Inertial Measurement Unit.
A six-axis IMU breakout board designed end-to-end in Altium — schematic, layout, BOM.
A six-axis IMU breakout board — my first PCB taken end-to-end in Altium, from picking the sensor to routing the supply rails.
I wanted a small, bounded project that would force me through every step of the PCB workflow: reading a datasheet to decide on a part, routing an I²C interface, planning a power supply, running design rule checks, and ending up with something manufacturable. Not a class assignment — a deliberate first pass with no shortcuts.

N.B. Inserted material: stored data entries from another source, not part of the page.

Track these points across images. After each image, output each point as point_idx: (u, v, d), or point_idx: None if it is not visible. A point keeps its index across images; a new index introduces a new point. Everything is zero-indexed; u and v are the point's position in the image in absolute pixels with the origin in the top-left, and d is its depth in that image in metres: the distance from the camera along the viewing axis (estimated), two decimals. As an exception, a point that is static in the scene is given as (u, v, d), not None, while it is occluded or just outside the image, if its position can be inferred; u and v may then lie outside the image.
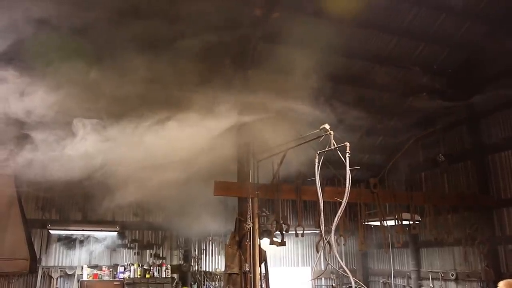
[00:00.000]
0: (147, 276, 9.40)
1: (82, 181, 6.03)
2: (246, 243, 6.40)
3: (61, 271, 9.29)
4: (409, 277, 10.43)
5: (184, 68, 6.15)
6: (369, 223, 8.13)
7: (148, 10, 6.34)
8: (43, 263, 9.18)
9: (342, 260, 4.43)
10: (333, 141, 4.23)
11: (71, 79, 5.42)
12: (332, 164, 6.23)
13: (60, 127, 5.60)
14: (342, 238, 6.91)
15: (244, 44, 7.24)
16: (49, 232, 9.20)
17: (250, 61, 7.17)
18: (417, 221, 7.90)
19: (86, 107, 5.50)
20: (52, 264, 9.34)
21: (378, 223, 7.79)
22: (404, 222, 7.70)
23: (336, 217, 3.87)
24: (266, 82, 6.95)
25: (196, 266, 10.15)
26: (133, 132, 5.72)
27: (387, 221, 7.75)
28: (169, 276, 9.56)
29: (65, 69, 5.42)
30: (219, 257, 10.44)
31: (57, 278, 9.18)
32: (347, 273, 3.73)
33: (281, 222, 6.48)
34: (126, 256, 9.91)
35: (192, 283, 9.99)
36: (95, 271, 9.31)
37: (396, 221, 7.60)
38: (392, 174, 9.13)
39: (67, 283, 9.28)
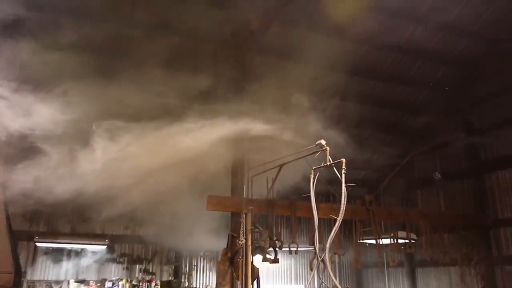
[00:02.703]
0: (136, 292, 9.26)
1: (72, 193, 5.97)
2: (239, 259, 6.33)
3: (46, 285, 9.11)
4: (405, 297, 10.36)
5: (177, 78, 6.19)
6: (364, 241, 8.08)
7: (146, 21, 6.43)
8: (28, 277, 9.02)
9: (336, 279, 4.40)
10: (329, 157, 4.24)
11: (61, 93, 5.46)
12: (328, 181, 6.26)
13: (51, 139, 5.59)
14: (336, 255, 6.86)
15: (240, 56, 7.29)
16: (35, 244, 9.06)
17: (248, 74, 7.21)
18: (413, 239, 7.87)
19: (76, 119, 5.50)
20: (37, 278, 9.17)
21: (373, 241, 7.75)
22: (400, 241, 7.67)
23: (331, 234, 3.86)
24: (263, 95, 6.99)
25: (187, 283, 10.01)
26: (125, 143, 5.70)
27: (383, 239, 7.71)
28: (159, 292, 9.41)
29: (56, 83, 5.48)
30: (211, 273, 10.32)
31: (42, 293, 9.03)
32: (341, 293, 3.70)
33: (275, 238, 6.43)
34: (114, 271, 9.76)
35: (182, 300, 9.85)
36: (82, 286, 9.15)
37: (392, 239, 7.57)
38: (388, 191, 9.14)
39: (52, 298, 9.12)
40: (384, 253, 7.84)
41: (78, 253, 9.55)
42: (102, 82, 5.77)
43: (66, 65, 5.65)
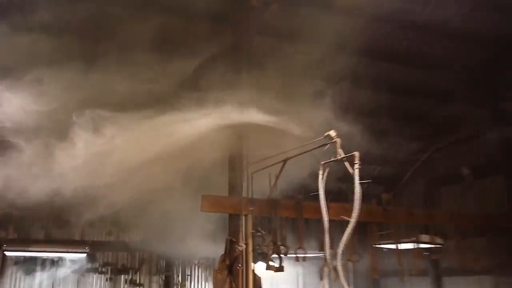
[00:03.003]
0: (121, 306, 9.34)
1: (47, 194, 6.00)
2: (238, 267, 6.37)
3: (18, 300, 9.22)
4: (428, 311, 10.43)
5: (167, 62, 6.19)
6: (382, 246, 8.12)
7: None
8: (-5, 291, 9.12)
9: (349, 289, 4.42)
10: (339, 150, 4.24)
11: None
12: (339, 177, 6.26)
13: (24, 133, 5.61)
14: (350, 263, 6.90)
15: (238, 37, 7.27)
16: (4, 253, 9.11)
17: (247, 57, 7.20)
18: (438, 244, 7.91)
19: (53, 109, 5.52)
20: (7, 292, 9.27)
21: (392, 246, 7.79)
22: (423, 246, 7.71)
23: (344, 238, 3.88)
24: (264, 81, 6.98)
25: (179, 295, 10.10)
26: (109, 135, 5.73)
27: (403, 244, 7.75)
28: (147, 307, 9.51)
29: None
30: (206, 283, 10.40)
31: (12, 309, 9.12)
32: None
33: (279, 243, 6.47)
34: (96, 283, 9.85)
35: (174, 314, 9.94)
36: (59, 300, 9.24)
37: (413, 244, 7.61)
38: (408, 189, 9.17)
39: (24, 315, 9.22)
40: (405, 260, 7.88)
41: (54, 263, 9.63)
42: (82, 67, 5.77)
43: (39, 49, 5.64)
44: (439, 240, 8.03)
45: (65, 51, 5.90)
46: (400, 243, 7.62)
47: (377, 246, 7.58)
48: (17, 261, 9.31)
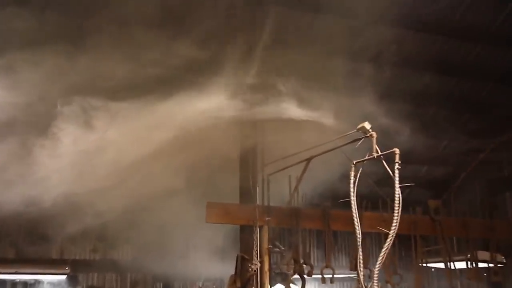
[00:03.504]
0: None
1: (20, 203, 6.15)
2: (252, 291, 6.47)
3: (-17, 332, 9.39)
4: None
5: (169, 40, 6.30)
6: (429, 264, 8.15)
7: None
8: (-45, 322, 9.29)
9: (388, 317, 4.49)
10: (375, 146, 4.30)
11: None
12: (375, 180, 6.32)
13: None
14: (389, 285, 6.95)
15: (252, 8, 7.35)
16: (-34, 276, 9.29)
17: (262, 32, 7.27)
18: (500, 263, 7.90)
19: (31, 100, 5.67)
20: (-29, 322, 9.45)
21: (441, 265, 7.81)
22: (481, 264, 7.71)
23: (381, 255, 3.93)
24: (282, 62, 7.05)
25: (180, 324, 10.24)
26: (94, 129, 5.86)
27: (455, 262, 7.76)
28: None
29: None
30: (213, 311, 10.51)
31: None
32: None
33: (302, 261, 6.55)
34: (79, 310, 10.02)
35: None
36: (34, 331, 9.41)
37: (469, 262, 7.62)
38: (463, 195, 9.16)
39: None
40: (458, 282, 7.89)
41: (28, 286, 9.77)
42: (67, 49, 5.89)
43: (12, 28, 5.78)
44: (501, 258, 8.03)
45: (45, 29, 6.02)
46: (452, 261, 7.63)
47: (423, 264, 7.60)
48: (-18, 285, 9.50)
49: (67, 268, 9.56)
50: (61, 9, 6.80)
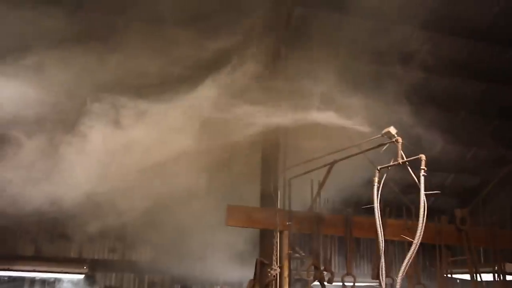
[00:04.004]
0: None
1: (43, 201, 6.24)
2: (271, 296, 6.48)
3: (0, 329, 9.54)
4: None
5: (194, 38, 6.35)
6: (454, 275, 8.06)
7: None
8: (-28, 318, 9.46)
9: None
10: (401, 152, 4.29)
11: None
12: (400, 186, 6.28)
13: (22, 126, 5.88)
14: (412, 295, 6.90)
15: (277, 8, 7.37)
16: (-16, 272, 9.44)
17: (287, 33, 7.29)
18: (529, 276, 7.81)
19: (58, 96, 5.78)
20: (-12, 319, 9.61)
21: (467, 277, 7.73)
22: (509, 277, 7.60)
23: (405, 263, 3.92)
24: (306, 63, 7.05)
25: (198, 328, 10.29)
26: (118, 127, 5.94)
27: (482, 274, 7.67)
28: None
29: None
30: (231, 315, 10.53)
31: None
32: None
33: (322, 268, 6.55)
34: (95, 310, 10.12)
35: None
36: (51, 330, 9.52)
37: (496, 274, 7.53)
38: (491, 204, 9.04)
39: None
40: (485, 295, 7.80)
41: (46, 284, 9.89)
42: (93, 46, 5.98)
43: (39, 26, 5.88)
44: (530, 271, 7.93)
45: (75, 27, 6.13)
46: (478, 272, 7.54)
47: (448, 275, 7.53)
48: (1, 282, 9.59)
49: (85, 267, 9.64)
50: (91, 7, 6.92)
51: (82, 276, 9.82)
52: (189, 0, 6.62)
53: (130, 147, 6.01)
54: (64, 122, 6.06)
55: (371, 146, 5.08)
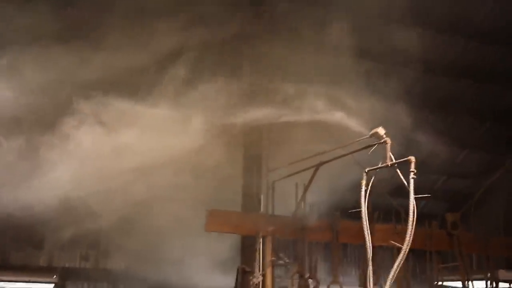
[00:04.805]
0: None
1: (6, 206, 6.16)
2: (253, 306, 6.47)
3: None
4: None
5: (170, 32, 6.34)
6: (445, 282, 8.12)
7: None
8: None
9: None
10: (390, 153, 4.29)
11: None
12: (389, 190, 6.29)
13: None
14: (401, 304, 6.94)
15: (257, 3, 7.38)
16: None
17: (267, 28, 7.29)
18: (523, 283, 7.89)
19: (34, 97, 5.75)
20: None
21: (459, 284, 7.78)
22: (502, 285, 7.67)
23: (393, 270, 3.92)
24: (288, 60, 7.06)
25: None
26: (95, 127, 5.89)
27: (474, 282, 7.73)
28: None
29: None
30: (210, 327, 10.50)
31: None
32: None
33: (307, 275, 6.54)
34: (67, 322, 10.03)
35: None
36: None
37: (489, 282, 7.59)
38: (483, 209, 9.11)
39: None
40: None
41: (14, 295, 9.79)
42: (69, 44, 5.95)
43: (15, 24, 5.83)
44: (524, 278, 8.01)
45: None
46: (470, 279, 7.60)
47: (438, 282, 7.57)
48: (-36, 292, 9.50)
49: (55, 276, 9.57)
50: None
51: (52, 286, 9.72)
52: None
53: (104, 150, 5.96)
54: (35, 124, 5.99)
55: (359, 147, 5.09)
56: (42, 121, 6.04)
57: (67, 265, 10.19)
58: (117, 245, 9.73)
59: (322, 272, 6.90)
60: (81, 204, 6.41)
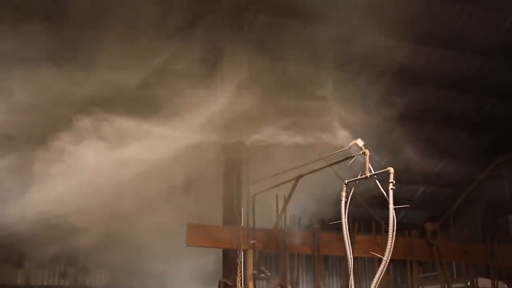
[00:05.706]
0: None
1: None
2: (235, 321, 6.45)
3: None
4: None
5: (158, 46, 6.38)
6: (426, 292, 8.18)
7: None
8: None
9: None
10: (369, 165, 4.33)
11: None
12: (368, 201, 6.35)
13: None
14: (383, 315, 6.96)
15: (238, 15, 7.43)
16: None
17: (249, 41, 7.33)
18: (502, 291, 7.97)
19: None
20: None
21: (439, 293, 7.85)
22: (482, 292, 7.75)
23: (374, 281, 3.95)
24: (269, 73, 7.10)
25: None
26: (71, 143, 5.86)
27: (455, 290, 7.81)
28: None
29: None
30: None
31: None
32: None
33: (289, 288, 6.55)
34: None
35: None
36: None
37: (469, 290, 7.67)
38: (462, 218, 9.21)
39: None
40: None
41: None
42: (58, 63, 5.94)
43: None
44: (503, 286, 8.07)
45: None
46: (451, 288, 7.68)
47: (420, 292, 7.63)
48: None
49: (32, 295, 9.48)
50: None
51: (29, 305, 9.64)
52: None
53: (83, 167, 5.93)
54: (14, 141, 5.94)
55: (339, 159, 5.11)
56: (20, 139, 5.99)
57: (45, 283, 10.05)
58: (97, 261, 9.66)
59: (304, 284, 6.91)
60: (59, 222, 6.34)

The contribution is full: schematic, layout, and BOM are all mine, including the decisions that were probably wrong the first time. The design in outline:
- Six-axis MEMS IMU (accelerometer + gyroscope) with an I²C interface
- Two-layer board
- Decoupling per the sensor’s datasheet — 100 nF across each supply pin plus a shared bulk cap, placed as close to the IC as the footprint allowed
- I²C pull-ups sized for the intended bus speed and capacitance
- Pin-header breakout with castellated edges so the board can be hand-soldered to another design or reflowed as a module onto a larger one
- ERC and DRC clean before handoff
The thing I underestimated is how much of PCB design is the schematic. Routing was mostly mechanical once the signals were understood; component choices and supply layout took days. I’m not fully happy with my ground return on the first revision — I poured ground on both layers but didn’t stitch vias as aggressively along the analog supply path as I would now. A v2 with a cleaner pour and an optional onboard LDO is next on the bench.